Pittsburgh landed a charter service from Shanghai and it was objectively a resounding success. Will this lead to more charters or even regular service? Should it?
History of the Charter
Allegheny Airport Authority CEO, Christina Cassotis has been relentless in improving the air service to Pittsburgh. Since she took over the post a few years ago she has all but moved Spirit from nearby Latrobe, Allegiant, Alaska and helped Frontier to expand. OneJet has utilized subsidies to set up a point-to-point operation flown by private jets departing from the terminal.
International traffic has been a focus of expansion. Service from WOW Air, Condor, expansion of Delta’s Paris service, and recently announced 4x weekly service from British Airways to London have added four international destinations to the map. Air Canada to Montreal and Toronto compliment Porter which flies to Toronto Billy Bishop. Qatar has added cargo service from a 777-200. However, putting Pittsburgh on the map for Chinese travelers has been one of her most significant accomplishments.
Cassotis has stated that she believes that “charter to scheduled service” is a replicable model and one she hopes will link China and Pittsburgh in the future. More than $750,000 in subsidies have ensured the flight would operate twice this season from Pittsburgh to Shanghai on a China Eastern 777-300ER.
Inbound Charter Lands Nearly Full
Reports stated that over 300 visitors arrived on the wide-body jet with 316 seats, a load factor north of 95%. While there is no statement as to how many of those tickets were paid as opposed to comps for tourism authorities, the charter should be seen as a success. There were just two returns operated, August 3rd and 11th from Shanghai Pudong to Pittsburgh International Airport all of which are available on the GDS and through a Chinese tour operator.
When the flight and dates were announced, it seemed clear to me that the flight could be a success based on the timing alone. Carnegie-Mellon University, Pitt, and Duquesne are all located in Pittsburgh with the former welcoming thousands of students from Asia each semester beginning in late August. In fact, Lucy’s Mandarin tutor is a doctoral candidate at Carnegie-Mellon from China. The vibrant Asian community centered around the universities has provided a concentration of retail and restaurants specializing in Asian cuisine on Forbes street like the epic Everyday Noodles.
Pittsburgh also offers a lot of major business connections with Alcoa, the metals manufacturer, headquartered in the city and a history of heavy industry. For visitors, Pittsburgh sports teams also offer plenty of entertainment options, though summer may not have been the most active time for a visit with both hockey and football on break until the fall.
I am a little more hesitant to wave a flag of success for the overall mission of putting Pittsburgh on the map for Chinese visitors. Load factor is one reason to think that the project was successful, but a paid load factor would be another matter. Most importantly, paid business class tickets which typically determines the viability of a route, would need to sell well to earn a more permanent place on the schedule.

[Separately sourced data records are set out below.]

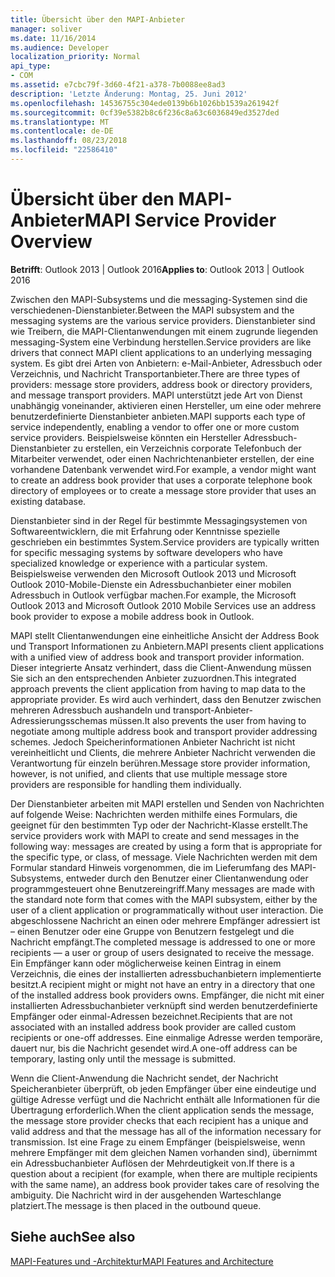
 ```yaml
---
title: Übersicht über den MAPI-Anbieter
manager: soliver
ms.date: 11/16/2014
ms.audience: Developer
localization_priority: Normal
api_type:
- COM
ms.assetid: e7cbc79f-3d60-4f21-a378-7b0088ee8ad3
description: 'Letzte Änderung: Montag, 25. Juni 2012'
ms.openlocfilehash: 14536755c304ede0139b6b1026bb1539a261942f
ms.sourcegitcommit: 0cf39e5382b8c6f236c8a63c6036849ed3527ded
ms.translationtype: MT
ms.contentlocale: de-DE
ms.lasthandoff: 08/23/2018
ms.locfileid: "22586410"
---
```

# <a name="mapi-service-provider-overview"></a><span data-ttu-id="ad4d2-103">Übersicht über den MAPI-Anbieter</span><span class="sxs-lookup"><span data-stu-id="ad4d2-103">MAPI Service Provider Overview</span></span>

  
  
<span data-ttu-id="ad4d2-104">**Betrifft**: Outlook 2013 | Outlook 2016</span><span class="sxs-lookup"><span data-stu-id="ad4d2-104">**Applies to**: Outlook 2013 | Outlook 2016</span></span> 
  
<span data-ttu-id="ad4d2-105">Zwischen den MAPI-Subsystems und die messaging-Systemen sind die verschiedenen-Dienstanbieter.</span><span class="sxs-lookup"><span data-stu-id="ad4d2-105">Between the MAPI subsystem and the messaging systems are the various service providers.</span></span> <span data-ttu-id="ad4d2-106">Dienstanbieter sind wie Treibern, die MAPI-Clientanwendungen mit einem zugrunde liegenden messaging-System eine Verbindung herstellen.</span><span class="sxs-lookup"><span data-stu-id="ad4d2-106">Service providers are like drivers that connect MAPI client applications to an underlying messaging system.</span></span> <span data-ttu-id="ad4d2-107">Es gibt drei Arten von Anbietern: e-Mail-Anbieter, Adressbuch oder Verzeichnis, und Nachricht Transportanbieter.</span><span class="sxs-lookup"><span data-stu-id="ad4d2-107">There are three types of providers: message store providers, address book or directory providers, and message transport providers.</span></span> <span data-ttu-id="ad4d2-108">MAPI unterstützt jede Art von Dienst unabhängig voneinander, aktivieren einen Hersteller, um eine oder mehrere benutzerdefinierte Dienstanbieter anbieten.</span><span class="sxs-lookup"><span data-stu-id="ad4d2-108">MAPI supports each type of service independently, enabling a vendor to offer one or more custom service providers.</span></span> <span data-ttu-id="ad4d2-109">Beispielsweise könnten ein Hersteller Adressbuch-Dienstanbieter zu erstellen, ein Verzeichnis corporate Telefonbuch der Mitarbeiter verwendet, oder einen Nachrichtenanbieter erstellen, der eine vorhandene Datenbank verwendet wird.</span><span class="sxs-lookup"><span data-stu-id="ad4d2-109">For example, a vendor might want to create an address book provider that uses a corporate telephone book directory of employees or to create a message store provider that uses an existing database.</span></span>
  
<span data-ttu-id="ad4d2-110">Dienstanbieter sind in der Regel für bestimmte Messagingsystemen von Softwareentwicklern, die mit Erfahrung oder Kenntnisse spezielle geschrieben ein bestimmtes System.</span><span class="sxs-lookup"><span data-stu-id="ad4d2-110">Service providers are typically written for specific messaging systems by software developers who have specialized knowledge or experience with a particular system.</span></span> <span data-ttu-id="ad4d2-111">Beispielsweise verwenden den Microsoft Outlook 2013 und Microsoft Outlook 2010-Mobile-Dienste ein Adressbuchanbieter einer mobilen Adressbuch in Outlook verfügbar machen.</span><span class="sxs-lookup"><span data-stu-id="ad4d2-111">For example, the Microsoft Outlook 2013 and Microsoft Outlook 2010 Mobile Services use an address book provider to expose a mobile address book in Outlook.</span></span> 
  
<span data-ttu-id="ad4d2-112">MAPI stellt Clientanwendungen eine einheitliche Ansicht der Address Book und Transport Informationen zu Anbietern.</span><span class="sxs-lookup"><span data-stu-id="ad4d2-112">MAPI presents client applications with a unified view of address book and transport provider information.</span></span> <span data-ttu-id="ad4d2-113">Dieser integrierte Ansatz verhindert, dass die Client-Anwendung müssen Sie sich an den entsprechenden Anbieter zuzuordnen.</span><span class="sxs-lookup"><span data-stu-id="ad4d2-113">This integrated approach prevents the client application from having to map data to the appropriate provider.</span></span> <span data-ttu-id="ad4d2-114">Es wird auch verhindert, dass den Benutzer zwischen mehreren Adressbuch aushandeln und transport-Anbieter-Adressierungsschemas müssen.</span><span class="sxs-lookup"><span data-stu-id="ad4d2-114">It also prevents the user from having to negotiate among multiple address book and transport provider addressing schemes.</span></span> <span data-ttu-id="ad4d2-115">Jedoch Speicherinformationen Anbieter Nachricht ist nicht vereinheitlicht und Clients, die mehrere Anbieter Nachricht verwenden die Verantwortung für einzeln berühren.</span><span class="sxs-lookup"><span data-stu-id="ad4d2-115">Message store provider information, however, is not unified, and clients that use multiple message store providers are responsible for handling them individually.</span></span>
  
<span data-ttu-id="ad4d2-116">Der Dienstanbieter arbeiten mit MAPI erstellen und Senden von Nachrichten auf folgende Weise: Nachrichten werden mithilfe eines Formulars, die geeignet für den bestimmten Typ oder der Nachricht-Klasse erstellt.</span><span class="sxs-lookup"><span data-stu-id="ad4d2-116">The service providers work with MAPI to create and send messages in the following way: messages are created by using a form that is appropriate for the specific type, or class, of message.</span></span> <span data-ttu-id="ad4d2-117">Viele Nachrichten werden mit dem Formular standard Hinweis vorgenommen, die im Lieferumfang des MAPI-Subsystems, entweder durch den Benutzer einer Clientanwendung oder programmgesteuert ohne Benutzereingriff.</span><span class="sxs-lookup"><span data-stu-id="ad4d2-117">Many messages are made with the standard note form that comes with the MAPI subsystem, either by the user of a client application or programmatically without user interaction.</span></span> <span data-ttu-id="ad4d2-118">Die abgeschlossene Nachricht an einen oder mehrere Empfänger adressiert ist – einen Benutzer oder eine Gruppe von Benutzern festgelegt und die Nachricht empfängt.</span><span class="sxs-lookup"><span data-stu-id="ad4d2-118">The completed message is addressed to one or more recipients — a user or group of users designated to receive the message.</span></span> <span data-ttu-id="ad4d2-119">Ein Empfänger kann oder möglicherweise keinen Eintrag in einem Verzeichnis, die eines der installierten adressbuchanbietern implementierte besitzt.</span><span class="sxs-lookup"><span data-stu-id="ad4d2-119">A recipient might or might not have an entry in a directory that one of the installed address book providers owns.</span></span> <span data-ttu-id="ad4d2-120">Empfänger, die nicht mit einer installierten Adressbuchanbieter verknüpft sind werden benutzerdefinierte Empfänger oder einmal-Adressen bezeichnet.</span><span class="sxs-lookup"><span data-stu-id="ad4d2-120">Recipients that are not associated with an installed address book provider are called custom recipients or one-off addresses.</span></span> <span data-ttu-id="ad4d2-121">Eine einmalige Adresse werden temporäre, dauert nur, bis die Nachricht gesendet wird.</span><span class="sxs-lookup"><span data-stu-id="ad4d2-121">A one-off address can be temporary, lasting only until the message is submitted.</span></span> 
  
<span data-ttu-id="ad4d2-122">Wenn die Client-Anwendung die Nachricht sendet, der Nachricht Speicheranbieter überprüft, ob jeden Empfänger über eine eindeutige und gültige Adresse verfügt und die Nachricht enthält alle Informationen für die Übertragung erforderlich.</span><span class="sxs-lookup"><span data-stu-id="ad4d2-122">When the client application sends the message, the message store provider checks that each recipient has a unique and valid address and that the message has all of the information necessary for transmission.</span></span> <span data-ttu-id="ad4d2-123">Ist eine Frage zu einem Empfänger (beispielsweise, wenn mehrere Empfänger mit dem gleichen Namen vorhanden sind), übernimmt ein Adressbuchanbieter Auflösen der Mehrdeutigkeit von.</span><span class="sxs-lookup"><span data-stu-id="ad4d2-123">If there is a question about a recipient (for example, when there are multiple recipients with the same name), an address book provider takes care of resolving the ambiguity.</span></span> <span data-ttu-id="ad4d2-124">Die Nachricht wird in der ausgehenden Warteschlange platziert.</span><span class="sxs-lookup"><span data-stu-id="ad4d2-124">The message is then placed in the outbound queue.</span></span> 
  
## <a name="see-also"></a><span data-ttu-id="ad4d2-125">Siehe auch</span><span class="sxs-lookup"><span data-stu-id="ad4d2-125">See also</span></span>



[<span data-ttu-id="ad4d2-126">MAPI-Features und -Architektur</span><span class="sxs-lookup"><span data-stu-id="ad4d2-126">MAPI Features and Architecture</span></span>](mapi-features-and-architecture.md)

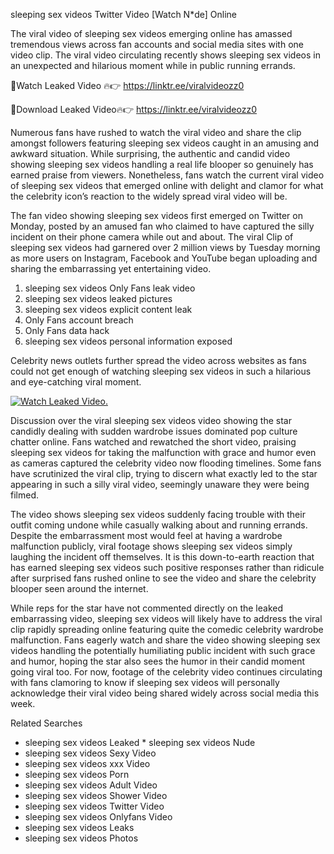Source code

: ﻿sleeping sex videos Twitter Video [Watch N*de] Online

The viral video of ﻿sleeping sex videos emerging online has amassed tremendous views across fan accounts and social media sites with one video clip. The viral video circulating recently shows ﻿sleeping sex videos in an unexpected and hilarious moment while in public running errands. 

🔴Watch Leaked Video 🔥👉  https://linktr.ee/viralvideozz0 

🔴Download Leaked Video🔥👉  https://linktr.ee/viralvideozz0 

Numerous fans have rushed to watch the viral video and share the clip amongst followers featuring ﻿sleeping sex videos caught in an amusing and awkward situation. While surprising, the authentic and candid video showing ﻿sleeping sex videos handling a real life blooper so genuinely has earned praise from viewers. Nonetheless, fans watch the current viral video of ﻿sleeping sex videos that emerged online with delight and clamor for what the celebrity icon’s reaction to the widely spread viral video will be.

The fan video showing ﻿sleeping sex videos first emerged on Twitter on Monday, posted by an amused fan who claimed to have captured the silly incident on their phone camera while out and about. The viral Clip of ﻿sleeping sex videos had garnered over 2 million views by Tuesday morning as more users on Instagram, Facebook and YouTube began uploading and sharing the embarrassing yet entertaining video. 

1. ﻿sleeping sex videos Only Fans leak video
2. ﻿sleeping sex videos leaked pictures
3. ﻿sleeping sex videos explicit content leak
4. Only Fans account breach
5. Only Fans data hack
6. ﻿sleeping sex videos personal information exposed

Celebrity news outlets further spread the video across websites as fans could not get enough of watching ﻿sleeping sex videos in such a hilarious and eye-catching viral moment. 

[![Watch Leaked Video.](https://miro.medium.com/v2/resize:fit:828/format:webp/1*cilzJN44JGOrTw9NJCrNHA.gif "Watch Leaked Video")](https://linktr.ee/viralvideozz0)

Discussion over the viral ﻿sleeping sex videos video showing the star candidly dealing with sudden wardrobe issues dominated pop culture chatter online. Fans watched and rewatched the short video, praising ﻿sleeping sex videos for taking the malfunction with grace and humor even as cameras captured the celebrity video now flooding timelines. Some fans have scrutinized the viral clip, trying to discern what exactly led to the star appearing in such a silly viral video, seemingly unaware they were being filmed.

The video shows ﻿sleeping sex videos suddenly facing trouble with their outfit coming undone while casually walking about and running errands. Despite the embarrassment most would feel at having a wardrobe malfunction publicly, viral footage shows ﻿sleeping sex videos simply laughing the incident off themselves. It is this down-to-earth reaction that has earned ﻿sleeping sex videos such positive responses rather than ridicule after surprised fans rushed online to see the video and share the celebrity blooper seen around the internet.  

While reps for the star have not commented directly on the leaked embarrassing video, ﻿sleeping sex videos will likely have to address the viral clip rapidly spreading online featuring quite the comedic celebrity wardrobe malfunction. Fans eagerly watch and share the video showing ﻿sleeping sex videos handling the potentially humiliating public incident with such grace and humor, hoping the star also sees the humor in their candid moment going viral too. For now, footage of the celebrity video continues circulating with fans clamoring to know if ﻿sleeping sex videos will personally acknowledge their viral video being shared widely across social media this week.

Related Searches
* ﻿sleeping sex videos Leaked
﻿* sleeping sex videos Nude
* ﻿sleeping sex videos Sexy Video
* ﻿sleeping sex videos xxx Video
* ﻿sleeping sex videos Porn
* ﻿sleeping sex videos Adult Video
* ﻿sleeping sex videos Shower Video
* ﻿sleeping sex videos Twitter Video
* ﻿sleeping sex videos Onlyfans Video
* ﻿sleeping sex videos Leaks
* ﻿sleeping sex videos Photos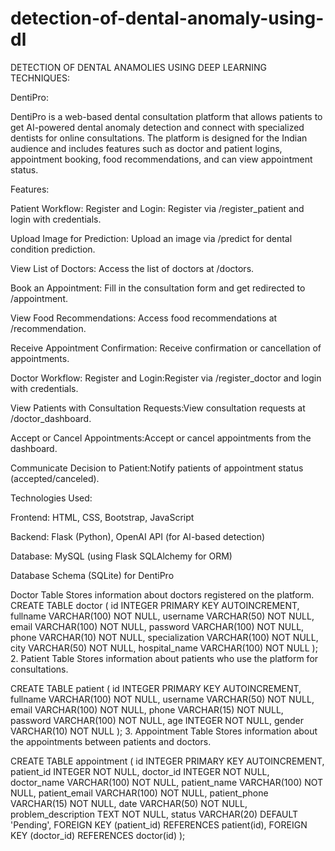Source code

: # detection-of-dental-anomaly-using-dl


DETECTION OF DENTAL ANAMOLIES USING DEEP LEARNING TECHNIQUES:

DentiPro:

DentiPro is a web-based dental consultation platform that allows patients to get AI-powered dental anomaly detection and connect with specialized dentists for online consultations. The platform is designed for the Indian audience and includes features such as doctor and patient logins, appointment booking, food recommendations, and can view appointment status.

Features:

Patient Workflow: Register and Login: Register via /register_patient and login with credentials.

Upload Image for Prediction: Upload an image via /predict for dental condition prediction.

View List of Doctors: Access the list of doctors at /doctors.

Book an Appointment: Fill in the consultation form and get redirected to /appointment.

View Food Recommendations: Access food recommendations at /recommendation.

Receive Appointment Confirmation: Receive confirmation or cancellation of appointments.

Doctor Workflow: Register and Login:Register via /register_doctor and login with credentials.

View Patients with Consultation Requests:View consultation requests at /doctor_dashboard.

Accept or Cancel Appointments:Accept or cancel appointments from the dashboard.

Communicate Decision to Patient:Notify patients of appointment status (accepted/canceled).

Technologies Used:

Frontend: HTML, CSS, Bootstrap, JavaScript

Backend: Flask (Python), OpenAI API (for AI-based detection)

Database: MySQL (using Flask SQLAlchemy for ORM)

Database Schema (SQLite) for DentiPro

Doctor Table Stores information about doctors registered on the platform. CREATE TABLE doctor ( id INTEGER PRIMARY KEY AUTOINCREMENT, fullname VARCHAR(100) NOT NULL, username VARCHAR(50) NOT NULL, email VARCHAR(100) NOT NULL, password VARCHAR(100) NOT NULL, phone VARCHAR(10) NOT NULL, specialization VARCHAR(100) NOT NULL, city VARCHAR(50) NOT NULL, hospital_name VARCHAR(100) NOT NULL ); 2. Patient Table Stores information about patients who use the platform for consultations.

CREATE TABLE patient ( id INTEGER PRIMARY KEY AUTOINCREMENT, fullname VARCHAR(100) NOT NULL, username VARCHAR(50) NOT NULL, email VARCHAR(100) NOT NULL, phone VARCHAR(15) NOT NULL, password VARCHAR(100) NOT NULL, age INTEGER NOT NULL, gender VARCHAR(10) NOT NULL ); 3. Appointment Table Stores information about the appointments between patients and doctors.

CREATE TABLE appointment ( id INTEGER PRIMARY KEY AUTOINCREMENT, patient_id INTEGER NOT NULL, doctor_id INTEGER NOT NULL, doctor_name VARCHAR(100) NOT NULL, patient_name VARCHAR(100) NOT NULL, patient_email VARCHAR(100) NOT NULL, patient_phone VARCHAR(15) NOT NULL, date VARCHAR(50) NOT NULL, problem_description TEXT NOT NULL, status VARCHAR(20) DEFAULT 'Pending', FOREIGN KEY (patient_id) REFERENCES patient(id), FOREIGN KEY (doctor_id) REFERENCES doctor(id) );

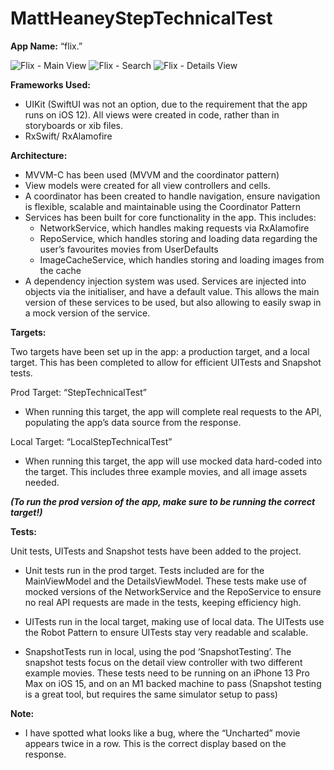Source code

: # MattHeaneyStepTechnicalTest
 
**App Name:** “flix.”

![Flix - Main View](https://user-images.githubusercontent.com/102962730/161534738-d7c5b55d-fd1e-4068-958e-9dd28acfeaa2.png)
![Flix - Search](https://user-images.githubusercontent.com/102962730/161534736-2e98f1be-6445-4694-924e-a8ba43eb2cb0.png)
![Flix - Details View](https://user-images.githubusercontent.com/102962730/161534732-8701acf3-3a11-4e02-ad21-e22563420642.png)

**Frameworks Used:**

- UIKit (SwiftUI was not an option, due to the requirement that the app runs on iOS 12). All views were created in code, rather than in storyboards or xib files.
- RxSwift/ RxAlamofire

**Architecture:**

- MVVM-C has been used (MVVM and the coordinator pattern)
- View models were created for all view controllers and cells.
- A coordinator has been created to handle navigation, ensure navigation is flexible, scalable and maintainable using the Coordinator Pattern
- Services has been built for core functionality in the app. This includes:
    - NetworkService, which handles making requests via RxAlamofire
    - RepoService, which handles storing and loading data regarding the user’s favourites movies from UserDefaults
    - ImageCacheService, which handles storing and loading images from the cache
- A dependency injection system was used. Services are injected into objects via the initialiser, and have a default value. This allows the main version of these services to be used, but also allowing to easily swap in a mock version of the service.

**Targets:**

Two targets have been set up in the app: a production target, and a local target. This has been completed to allow for efficient UITests and Snapshot tests.

Prod Target: “StepTechnicalTest”
- When running this target, the app will complete real requests to the API, populating the app’s data source from the response.

Local Target: “LocalStepTechnicalTest”
- When running this target, the app will use mocked data hard-coded into the target. This includes three example movies, and all image assets needed.

***(To run the prod version of the app, make sure to be running the correct target!)***

**Tests:**

Unit tests, UITests and Snapshot tests have been added to the project.

- Unit tests run in the prod target. Tests included are for the MainViewModel and the DetailsViewModel. These tests make use of mocked versions of the NetworkService and the RepoService to ensure no real API requests are made in the tests, keeping efficiency high.

- UITests run in the local target, making use of local data. The UITests use the Robot Pattern to ensure UITests stay very readable and scalable.

- SnapshotTests run in local, using the pod ‘SnapshotTesting’. The snapshot tests focus on the detail view controller with two different example movies. These tests need to be running on an iPhone 13 Pro Max on iOS 15, and on an M1 backed machine to pass (Snapshot testing is a great tool, but requires the same simulator setup to pass)

**Note:**
- I have spotted what looks like a bug, where the “Uncharted” movie appears twice in a row. This is the correct display based on the response.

If China Eastern were to begin scheduled service they would need an onward travel partner to provide connections to domestic US destinations. China Eastern is a member of SkyTeam and while Delta has a presence in the city, the more obvious choice would be for a oneworld partner to enter the space as American has maintained an elevated presence from their US Airways hub days.
That being said, the airport authority has made the case for future charters by their successful outcome.
More to Come?
Will there be more to come from other charters? I think so, but more importantly, what about scheduled service? To make the Asia-Pittsburgh market viable, a smaller aircraft, likely a 787-8 would do the trick. With a third fewer seat but longer legs for distance, the 787 might be able to satisfy a twice-weekly mission. The question is whether Shanghai is the right destination.
For flights that begin around school sessions and the lunar new year when many Chinese students return home, Shanghai could make sense. For a more sustainable route market, perhaps Tokyo by Japan Airlines would fit the bill. JAL would have additional connections via partner American Airlines to Miami, Charlotte, New York, Chicago, and Dallas. Japan Airlines would also have the advantage of an approved joint venture with American allowing the US carrier to sell the destination and route traffic through PIT.
JAL has featured 787-8 aircraft to smaller destinations such as San Diego that may play into the carrier’s broader plan. British Airways has made hay by flying to secondary cities in the US like Austin, Nashville, New Orleans, and now adding Pittsburgh to the map. Perhaps an Asian carrier could pick up on a combination of business traffic for Pittsburgh companies like Uber, Altria, and Google that all have a presence in the city as well as the vibrant oil and gas market.
What do you think? Was this a one-off or will the flight’s success lead to future charters and scheduled traffic?